Encyclopaedie van Nederlandsch West-Indië

Herman Daniël Benjamins, Joh. F. Snelleman, Martinus Nijhoff, E.J. Brill (1914-1917)

Gepubliceerd op 25-04-2022

Korjaal

betekenis & definitie

Inlandsch vaartuig op de Surinaamsche rivieren in gebruik. bestaande uit een uitgeholden boomstam. De bouw en het gebruik van de korjaal zijn beschreven in de art.

BENEDENL. INDIANEN en BOSCHNEGERS. De boschnegers maken veel betere korjalen dan de Indianen en wel in twee soorten: de gewone vrachtkorjalen, lang en smal, en de luxe-korjalen, die meer dienen voor personenvervoer op betrekkelijk korte trajecten; deze zijn korter en breeder met sierlijk naar boven gebogen voor- en achtersteven.
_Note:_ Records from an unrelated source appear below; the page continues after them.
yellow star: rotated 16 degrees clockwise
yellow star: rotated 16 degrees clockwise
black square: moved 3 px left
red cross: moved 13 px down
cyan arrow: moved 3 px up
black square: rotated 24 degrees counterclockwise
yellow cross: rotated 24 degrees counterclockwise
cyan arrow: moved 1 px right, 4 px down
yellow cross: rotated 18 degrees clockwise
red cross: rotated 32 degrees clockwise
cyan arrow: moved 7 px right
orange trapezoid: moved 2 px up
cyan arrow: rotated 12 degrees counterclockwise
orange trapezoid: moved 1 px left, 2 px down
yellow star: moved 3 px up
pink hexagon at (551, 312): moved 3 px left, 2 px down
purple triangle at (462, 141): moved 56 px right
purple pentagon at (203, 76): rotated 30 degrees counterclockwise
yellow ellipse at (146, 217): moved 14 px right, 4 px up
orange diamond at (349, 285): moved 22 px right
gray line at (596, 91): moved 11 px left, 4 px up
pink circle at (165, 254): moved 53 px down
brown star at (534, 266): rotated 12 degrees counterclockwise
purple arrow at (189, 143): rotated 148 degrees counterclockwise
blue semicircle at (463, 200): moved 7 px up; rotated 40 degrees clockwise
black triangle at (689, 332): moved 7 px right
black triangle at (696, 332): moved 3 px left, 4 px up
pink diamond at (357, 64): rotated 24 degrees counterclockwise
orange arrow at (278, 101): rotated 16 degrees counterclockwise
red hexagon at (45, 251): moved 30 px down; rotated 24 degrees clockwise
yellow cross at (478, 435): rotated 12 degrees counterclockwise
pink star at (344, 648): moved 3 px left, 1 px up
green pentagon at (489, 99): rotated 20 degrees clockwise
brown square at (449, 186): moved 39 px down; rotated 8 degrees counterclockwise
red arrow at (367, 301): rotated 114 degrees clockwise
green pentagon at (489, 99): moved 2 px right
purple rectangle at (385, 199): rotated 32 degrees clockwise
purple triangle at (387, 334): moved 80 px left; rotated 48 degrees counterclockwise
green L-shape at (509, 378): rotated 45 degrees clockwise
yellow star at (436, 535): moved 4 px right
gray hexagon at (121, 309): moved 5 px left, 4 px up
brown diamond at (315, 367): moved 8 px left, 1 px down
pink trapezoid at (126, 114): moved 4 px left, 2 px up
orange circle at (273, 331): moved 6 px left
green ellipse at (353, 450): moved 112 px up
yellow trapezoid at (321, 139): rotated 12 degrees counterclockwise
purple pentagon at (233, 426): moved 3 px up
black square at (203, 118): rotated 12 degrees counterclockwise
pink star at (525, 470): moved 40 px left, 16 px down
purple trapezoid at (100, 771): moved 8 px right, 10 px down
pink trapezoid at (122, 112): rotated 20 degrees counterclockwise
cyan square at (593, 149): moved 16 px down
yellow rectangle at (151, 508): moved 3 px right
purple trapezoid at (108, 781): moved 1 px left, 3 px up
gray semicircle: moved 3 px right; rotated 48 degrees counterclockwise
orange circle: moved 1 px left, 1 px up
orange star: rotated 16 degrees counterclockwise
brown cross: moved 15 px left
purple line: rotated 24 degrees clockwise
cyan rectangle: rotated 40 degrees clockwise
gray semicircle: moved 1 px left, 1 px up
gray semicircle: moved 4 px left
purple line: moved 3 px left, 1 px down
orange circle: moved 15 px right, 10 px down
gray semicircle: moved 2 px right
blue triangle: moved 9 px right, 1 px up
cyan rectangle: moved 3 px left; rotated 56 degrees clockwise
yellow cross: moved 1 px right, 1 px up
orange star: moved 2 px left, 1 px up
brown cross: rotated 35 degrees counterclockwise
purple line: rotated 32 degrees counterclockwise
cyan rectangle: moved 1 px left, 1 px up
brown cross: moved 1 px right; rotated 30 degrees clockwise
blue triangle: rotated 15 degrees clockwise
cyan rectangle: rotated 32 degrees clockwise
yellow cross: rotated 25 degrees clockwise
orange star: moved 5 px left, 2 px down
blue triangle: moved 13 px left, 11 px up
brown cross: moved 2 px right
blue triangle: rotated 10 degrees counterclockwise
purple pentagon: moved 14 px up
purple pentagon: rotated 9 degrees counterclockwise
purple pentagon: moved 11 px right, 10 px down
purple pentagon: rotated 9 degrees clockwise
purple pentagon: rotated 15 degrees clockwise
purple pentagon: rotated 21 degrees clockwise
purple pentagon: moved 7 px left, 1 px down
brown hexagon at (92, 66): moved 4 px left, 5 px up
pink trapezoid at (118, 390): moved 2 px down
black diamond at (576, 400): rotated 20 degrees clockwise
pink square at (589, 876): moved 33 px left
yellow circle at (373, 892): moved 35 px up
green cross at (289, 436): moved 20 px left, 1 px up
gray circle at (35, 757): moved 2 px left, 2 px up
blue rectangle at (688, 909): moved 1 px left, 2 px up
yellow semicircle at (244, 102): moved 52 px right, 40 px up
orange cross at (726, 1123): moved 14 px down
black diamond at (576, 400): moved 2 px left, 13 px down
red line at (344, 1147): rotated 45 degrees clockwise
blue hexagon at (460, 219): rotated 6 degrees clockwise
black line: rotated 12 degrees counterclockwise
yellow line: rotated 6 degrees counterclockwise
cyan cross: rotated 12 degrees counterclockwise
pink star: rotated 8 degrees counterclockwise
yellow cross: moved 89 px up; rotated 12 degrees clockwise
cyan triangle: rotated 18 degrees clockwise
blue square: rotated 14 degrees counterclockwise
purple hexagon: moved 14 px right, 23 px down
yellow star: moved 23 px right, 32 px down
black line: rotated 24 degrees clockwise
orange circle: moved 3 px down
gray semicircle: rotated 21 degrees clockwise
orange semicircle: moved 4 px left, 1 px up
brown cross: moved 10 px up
In de vrachtvaart der Boschnegers, ten dienste van de balata- en de goudindustrie wordt de inhoud der korjalen - die zeer verschillende afmetingen hebben - aangegeven naar het aantal vaten à 82 K.G. (het gewicht van een vat zoutvleesch) dat de boot bevatten kan. De snelheid van geladen korjalen is in stilstaand water ± 6 K.M. per uur.De Boschnegers arijven een aanzienlijken handel in korjalen, die ook door de overige bevolking algemeen gebruikt worden, al of niet opgeboeid.

Boschnegers en Indianen roeien de korjaal niet, maar gebruiken om deze voort te bewegen, een soort pagaai, in de kolonie parel (N.E. pari) genoemd, waarvan het werkwoord parelen.

Het woord koeliala is aan verschillende karaibische talen en aan het Arowaksch gemeen; aan een dezer is het woord korjaal (N.E. kroejara) ontleend.

Korjalen van boomschors zijn alleen nog bij de Trios in de Boven Corantijn in gebruik. Zij zijn voor en achter ingesneden; de schors is tot een voor- en achtersteven samengebogen en genaaid. Langs de boorden worden ter versterking stokken aangenaaid. (Verslag der Corantijn-expeditie. Zie voorts DIEVEN-KORJAAL.